**Instrucciones de tarea:** Sustituye "perros" por "canes" y reproduce el pasaje del texto sobre los perros en la mitología que va desde "A lo largo del" hasta "sombrías viñas cercanas.", ambos incluidos.

**Bloque de texto:**
A lo largo del espacio y del tiempo, de los años y las leguas, de la geografía y de la antropología, los perros se han asociado a una sagaz visión capaz de discernir entre las sombras y la oscuridad a la par que se han considerado como guías espirituales y físicos e incluso como guardianes de espacios vedados. Defensores del corazón de sus amos, en palabras de Lord Byron, han sido capaces de desempeñar el rol de celadores y vigías, protectores y centinelas, expertos en avisar y poner en guardia, aunque sus ladridos hayan despertado la más inveterada de las inquietudes, como en el inconstante sueño de don Alejo, el personaje creado por José Donoso, al que sumieron en constantes desvelos los nocturnos aullidos que envolvían las sombrías viñas cercanas.
No era un viñedo lo que custodiaba Ortro, sino un ganado de reses retintas en tierras de lentiscares, lagunas, campiña y albariza. Junto con su hermano Cerbero, formaron parte de una oscura y occidental estirpe, aunque su proyección posterior ha sido tan diferente que ha roto cualquier lazo gemelar. Fueron hijos de Equidna y Tifón. La madre, hija de Calírroe, otra figura femenina relacionada con las tierras de poniente, fue hermana de Gerión, el primer monarca tartésico. Retenida Equidna en tenebrosos subsuelos, era considerada como una temible ninfa, inmortal y exenta de vejez, que acabó yaciendo con otro abominable ser: Tifón, un pavoroso monstruo alado. Hijo de la terrenal Gea y de Tártaro, cuyo dominio se extendía por los cavernosos universos interiores del ocaso, era una desmedida criatura cuya hiperbólica estatura alcanzaba las estrellas. Todo en él despertaba el más atávico de los temores: su mirada ígnea, el fuego que vomitaba por su boca, las cabezas de dragón que tenía por dedos y las serpientes que tenía por piernas. Con el movimiento de sus enormes alas era capaz de provocar huracanes y despertar terremotos y desde su nacimiento atemorizó a hombres y dioses hasta su muerte, cuando el mismísimo Zeus tuvo que sepultarlo en las entrañas del monte Etna. Si la figura de Equidna abría algunos resquicios a la atracción, como su seductora mirada, la de Tifón fue un compendio de caracteres negativos, que dibujaban un personaje plano, con un manifiesto maniqueísmo escorado a la maldad más absoluta.
Con un árbol genealógico así, es fácil pensar que sus descendientes heredaran de sus padres rasgos que los convertían en seres que despertaban ancestrales temores y desapegos. A través de una compleja red de adulterios e incestos, Cerbero y Ortro se relacionaron con otras criaturas capaces de generar atávicas inquietudes, como la Esfinge, la Quimera, el León de Nemea, la Hidra de Lerna, Ladón, el Águila de Prometeo, la Cerda de Cromión o el Dragón de la Cólquida: todo un catálogo de seres monstruosos que perturbaban sueños e inquietaban despertares.

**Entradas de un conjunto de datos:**

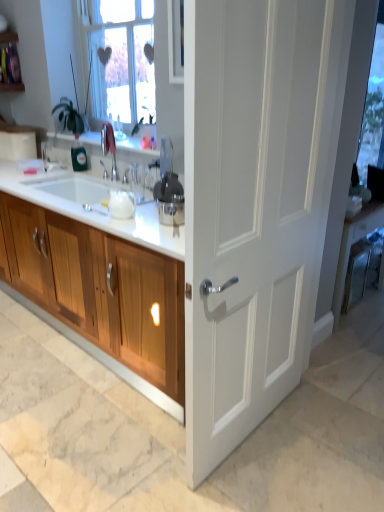
Question: Can you confirm if white matte door at center is thinner than transparent glass window screen at upper right?

Choices:
 (A) yes
 (B) no

Answer: (B)

Question: From the image's perspective, does white matte door at center appear lower than transparent glass window screen at upper right?

Choices:
 (A) no
 (B) yes

Answer: (B)

Question: From a real-world perspective, is white matte door at center physically above transparent glass window screen at upper right?

Choices:
 (A) yes
 (B) no

Answer: (B)

Question: Is white matte door at center smaller than transparent glass window screen at upper right?

Choices:
 (A) yes
 (B) no

Answer: (B)

Question: Does white matte door at center appear on the left side of transparent glass window screen at upper right?

Choices:
 (A) no
 (B) yes

Answer: (B)

Question: Is white matte door at center wider than transparent glass window screen at upper right?

Choices:
 (A) no
 (B) yes

Answer: (B)

Question: Is white matte door at center aimed at satin silver juicer at center?

Choices:
 (A) yes
 (B) no

Answer: (A)

Question: From a real-world perspective, is white matte door at center on top of satin silver juicer at center?

Choices:
 (A) no
 (B) yes

Answer: (A)

Question: Is white matte door at center thinner than satin silver juicer at center?

Choices:
 (A) no
 (B) yes

Answer: (B)

Question: Is white matte door at center next to satin silver juicer at center?

Choices:
 (A) yes
 (B) no

Answer: (B)

Question: Is satin silver juicer at center surrounded by white matte door at center?

Choices:
 (A) no
 (B) yes

Answer: (A)

Question: From a real-world perspective, is white matte door at center under satin silver juicer at center?

Choices:
 (A) yes
 (B) no

Answer: (A)

Question: Is white matte door at center surrounded by wooden cabinet at left?

Choices:
 (A) yes
 (B) no

Answer: (B)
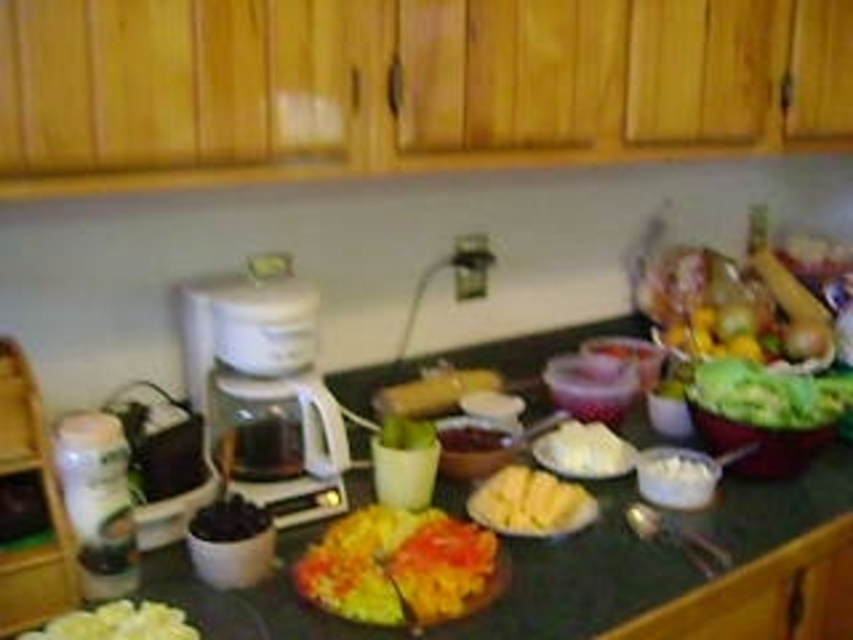
Is shiny yellow corn at center thinner than dark matte blueberries at center?

No, shiny yellow corn at center is not thinner than dark matte blueberries at center.

Who is positioned more to the left, shiny yellow corn at center or dark matte blueberries at center?

dark matte blueberries at center is more to the left.

Find the location of a particular element. shiny yellow corn at center is located at coordinates (396, 564).

I want to click on shiny yellow corn at center, so click(x=396, y=564).

Is green matte counter top at center positioned at the back of white glass coffee maker at center?

No, green matte counter top at center is in front of white glass coffee maker at center.

Measure the distance from green matte counter top at center to white glass coffee maker at center.

The distance of green matte counter top at center from white glass coffee maker at center is 10.58 inches.

Find the location of a particular element. green matte counter top at center is located at coordinates (688, 568).

Who is higher up, green matte counter top at center or white creamy bowl at center?

white creamy bowl at center

Is point (697, 528) positioned before point (648, 456)?

Yes, it is in front of point (648, 456).

At what (x,y) coordinates should I click in order to perform the action: click on green matte counter top at center. Please return your answer as a coordinate pair (x, y). The image size is (853, 640). Looking at the image, I should click on (688, 568).

The image size is (853, 640). What are the coordinates of `green matte counter top at center` in the screenshot? It's located at (688, 568).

**Respuesta de tarea:**
A lo largo del espacio y del tiempo, de los años y las leguas, de la geografía y de la antropología, los canes se han asociado a una sagaz visión capaz de discernir entre las sombras y la oscuridad a la par que se han considerado como guías espirituales y físicos e incluso como guardianes de espacios vedados. Defensores del corazón de sus amos, en palabras de Lord Byron, han sido capaces de desempeñar el rol de celadores y vigías, protectores y centinelas, expertos en avisar y poner en guardia, aunque sus ladridos hayan despertado la más inveterada de las inquietudes, como en el inconstante sueño de don Alejo, el personaje creado por José Donoso, al que sumieron en constantes desvelos los nocturnos aullidos que envolvían las sombrías viñas cercanas.